Material provided:
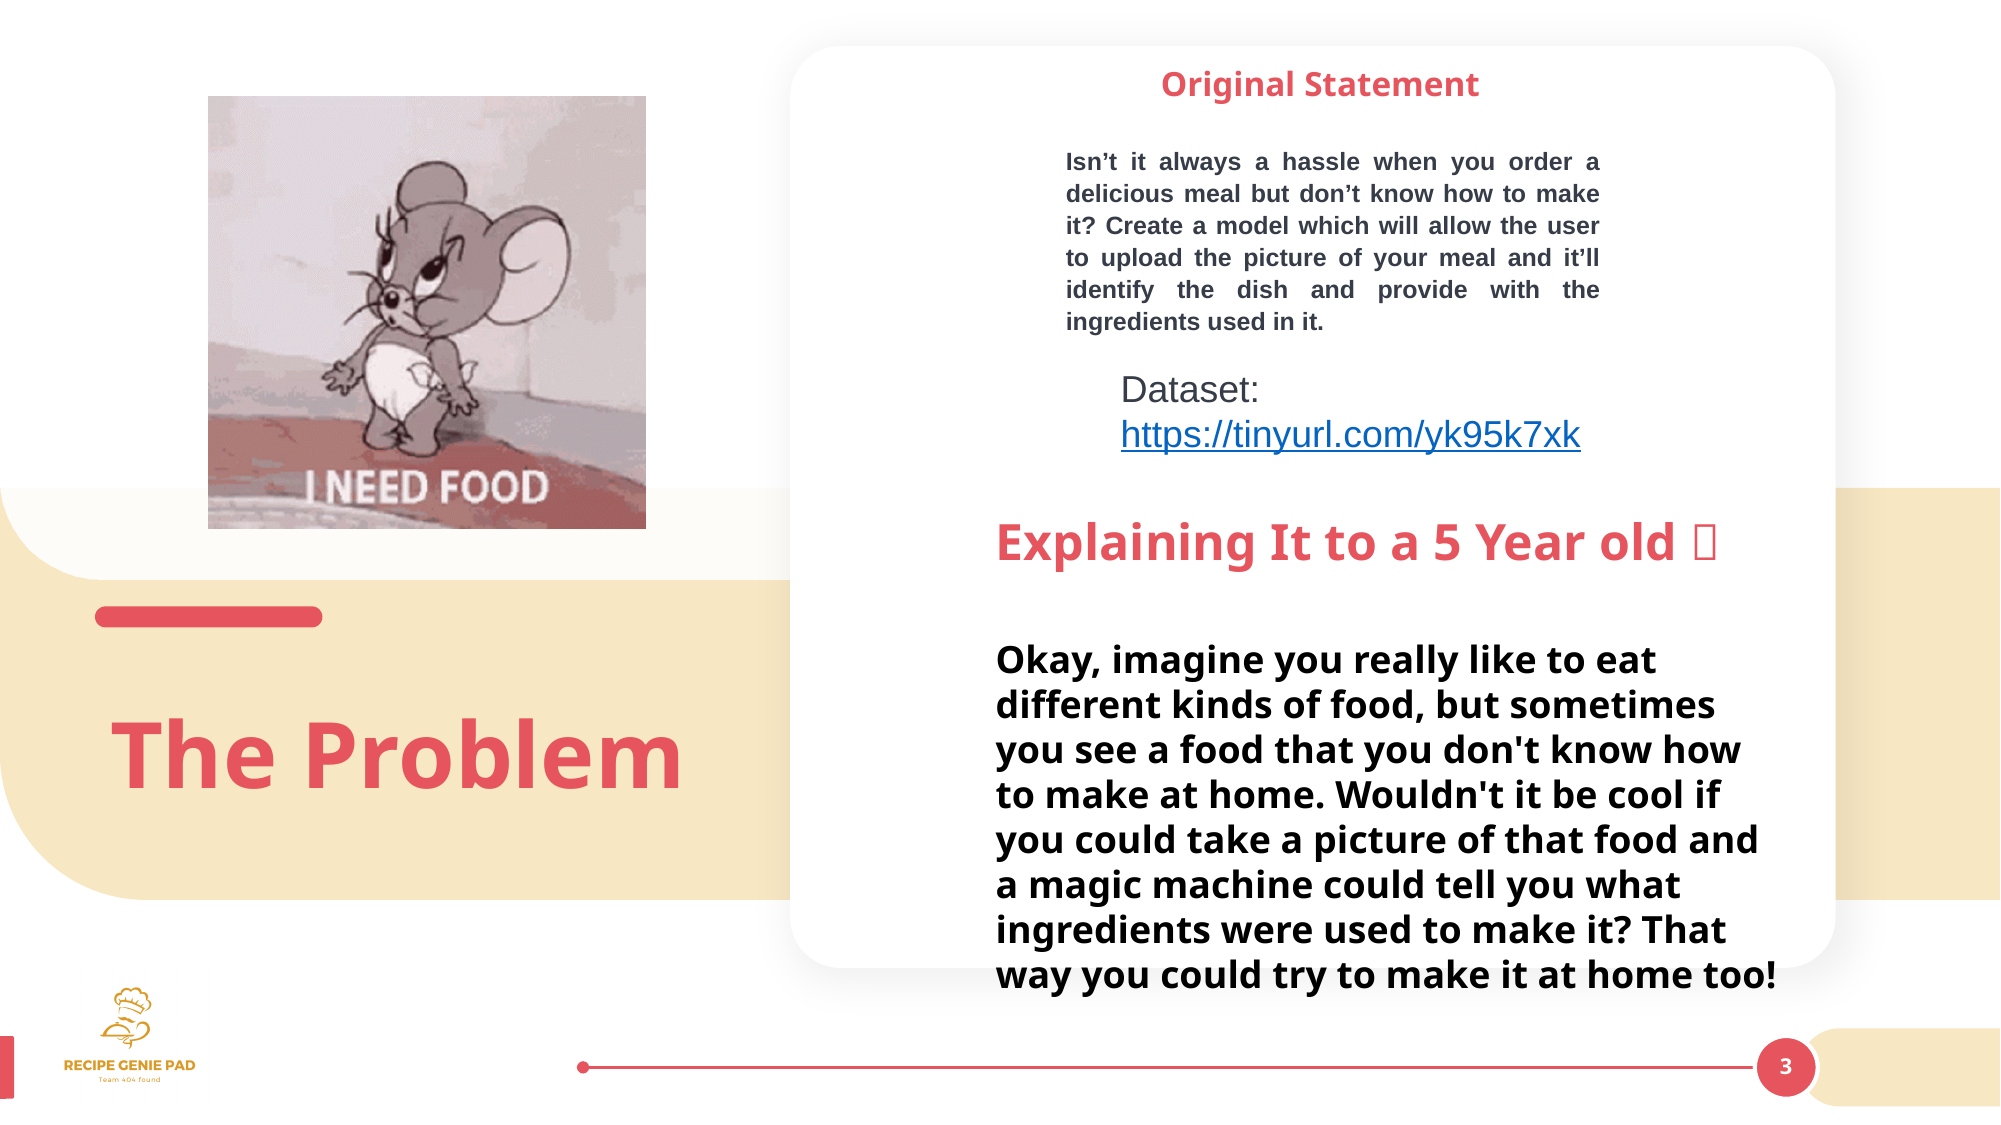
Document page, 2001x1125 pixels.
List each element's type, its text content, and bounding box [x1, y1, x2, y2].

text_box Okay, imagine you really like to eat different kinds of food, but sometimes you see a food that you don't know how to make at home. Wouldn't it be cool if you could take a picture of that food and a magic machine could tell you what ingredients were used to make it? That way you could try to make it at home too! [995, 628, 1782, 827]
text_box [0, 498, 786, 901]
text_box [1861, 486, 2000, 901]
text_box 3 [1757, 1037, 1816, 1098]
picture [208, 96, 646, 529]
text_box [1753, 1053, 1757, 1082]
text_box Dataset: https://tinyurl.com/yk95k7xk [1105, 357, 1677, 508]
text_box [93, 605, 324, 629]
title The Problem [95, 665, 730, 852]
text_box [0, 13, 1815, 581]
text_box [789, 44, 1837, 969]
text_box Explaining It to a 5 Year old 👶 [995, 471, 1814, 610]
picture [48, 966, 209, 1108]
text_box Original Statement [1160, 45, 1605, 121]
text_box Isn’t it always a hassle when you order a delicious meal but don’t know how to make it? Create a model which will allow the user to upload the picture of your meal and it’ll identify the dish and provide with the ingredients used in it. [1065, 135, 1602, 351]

The problem: Lines containing the word "know" are to be located in the entries and copied.

Expected output:
text_box Okay, imagine you really like to eat different kinds of food, but sometimes you see a food that you don't know how to make at home. Wouldn't it be cool if you could take a picture of that food and a magic machine could tell you what ingredients were used to make it? That way you could try to make it at home too! [995, 628, 1782, 827]
text_box Isn’t it always a hassle when you order a delicious meal but don’t know how to make it? Create a model which will allow the user to upload the picture of your meal and it’ll identify the dish and provide with the ingredients used in it. [1065, 135, 1602, 351]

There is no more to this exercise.